● **Assignment**
Repeat the data below exactly, dropping any pictures it holds.

"""

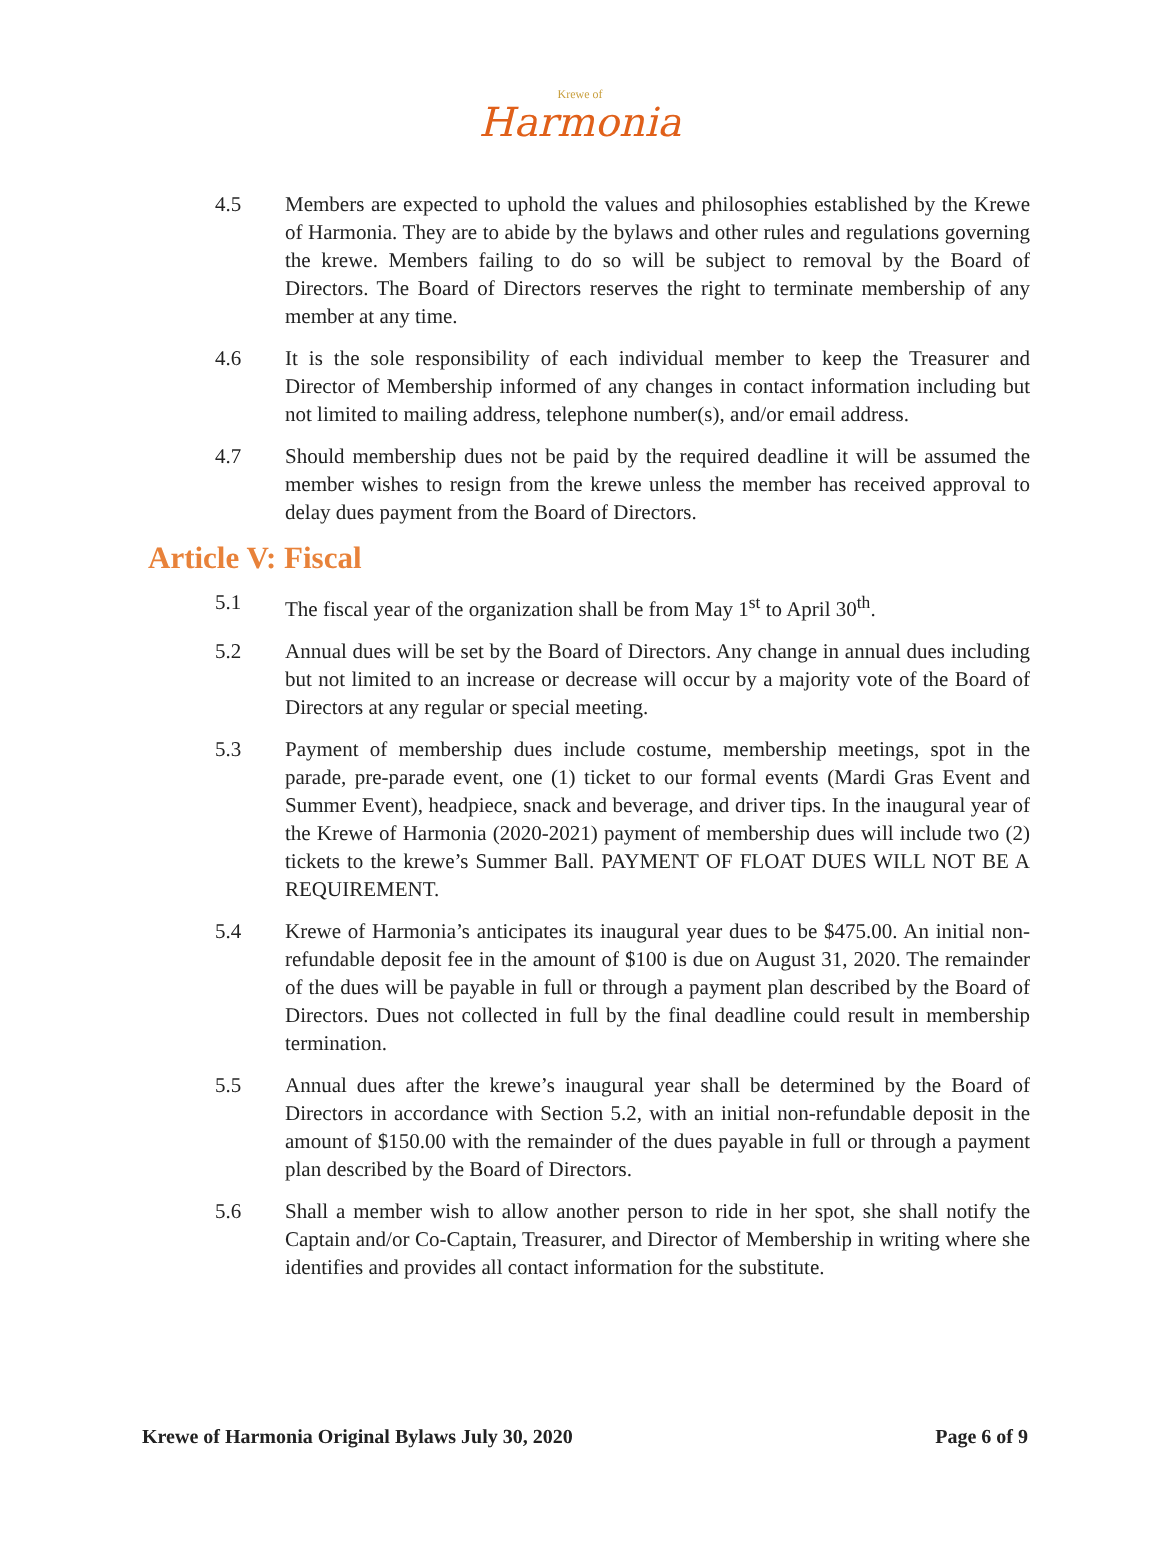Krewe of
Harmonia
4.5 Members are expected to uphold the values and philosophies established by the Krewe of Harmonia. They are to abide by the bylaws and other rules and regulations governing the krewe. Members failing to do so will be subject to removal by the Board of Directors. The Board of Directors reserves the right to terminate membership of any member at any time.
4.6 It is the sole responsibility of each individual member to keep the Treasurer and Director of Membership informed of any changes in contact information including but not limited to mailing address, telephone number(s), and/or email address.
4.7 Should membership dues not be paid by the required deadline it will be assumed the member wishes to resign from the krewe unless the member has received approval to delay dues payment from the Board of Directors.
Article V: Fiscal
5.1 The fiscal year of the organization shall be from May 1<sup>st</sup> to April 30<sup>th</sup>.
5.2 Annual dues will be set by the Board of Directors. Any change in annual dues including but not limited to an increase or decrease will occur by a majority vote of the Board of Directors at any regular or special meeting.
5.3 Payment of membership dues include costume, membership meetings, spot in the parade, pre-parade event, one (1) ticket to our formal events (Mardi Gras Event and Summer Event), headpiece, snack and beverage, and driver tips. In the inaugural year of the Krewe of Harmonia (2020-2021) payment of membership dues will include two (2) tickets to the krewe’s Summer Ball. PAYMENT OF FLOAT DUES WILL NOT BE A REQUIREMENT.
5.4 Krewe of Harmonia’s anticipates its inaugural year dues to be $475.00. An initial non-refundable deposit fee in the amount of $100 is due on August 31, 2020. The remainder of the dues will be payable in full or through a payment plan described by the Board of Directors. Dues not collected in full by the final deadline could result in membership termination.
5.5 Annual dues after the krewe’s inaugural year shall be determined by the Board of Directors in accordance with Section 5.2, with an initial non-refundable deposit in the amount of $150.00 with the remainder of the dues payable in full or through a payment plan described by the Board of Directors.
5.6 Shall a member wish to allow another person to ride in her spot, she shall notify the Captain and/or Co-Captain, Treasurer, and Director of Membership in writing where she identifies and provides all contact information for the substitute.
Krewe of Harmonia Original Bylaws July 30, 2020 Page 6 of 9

"""

● **Solution to this problem**
Krewe of
Harmonia
4.5 Members are expected to uphold the values and philosophies established by the Krewe of Harmonia. They are to abide by the bylaws and other rules and regulations governing the krewe. Members failing to do so will be subject to removal by the Board of Directors. The Board of Directors reserves the right to terminate membership of any member at any time.
4.6 It is the sole responsibility of each individual member to keep the Treasurer and Director of Membership informed of any changes in contact information including but not limited to mailing address, telephone number(s), and/or email address.
4.7 Should membership dues not be paid by the required deadline it will be assumed the member wishes to resign from the krewe unless the member has received approval to delay dues payment from the Board of Directors.
Article V: Fiscal
5.1 The fiscal year of the organization shall be from May 1<sup>st</sup> to April 30<sup>th</sup>.
5.2 Annual dues will be set by the Board of Directors. Any change in annual dues including but not limited to an increase or decrease will occur by a majority vote of the Board of Directors at any regular or special meeting.
5.3 Payment of membership dues include costume, membership meetings, spot in the parade, pre-parade event, one (1) ticket to our formal events (Mardi Gras Event and Summer Event), headpiece, snack and beverage, and driver tips. In the inaugural year of the Krewe of Harmonia (2020-2021) payment of membership dues will include two (2) tickets to the krewe’s Summer Ball. PAYMENT OF FLOAT DUES WILL NOT BE A REQUIREMENT.
5.4 Krewe of Harmonia’s anticipates its inaugural year dues to be $475.00. An initial non-refundable deposit fee in the amount of $100 is due on August 31, 2020. The remainder of the dues will be payable in full or through a payment plan described by the Board of Directors. Dues not collected in full by the final deadline could result in membership termination.
5.5 Annual dues after the krewe’s inaugural year shall be determined by the Board of Directors in accordance with Section 5.2, with an initial non-refundable deposit in the amount of $150.00 with the remainder of the dues payable in full or through a payment plan described by the Board of Directors.
5.6 Shall a member wish to allow another person to ride in her spot, she shall notify the Captain and/or Co-Captain, Treasurer, and Director of Membership in writing where she identifies and provides all contact information for the substitute.
Krewe of Harmonia Original Bylaws July 30, 2020 Page 6 of 9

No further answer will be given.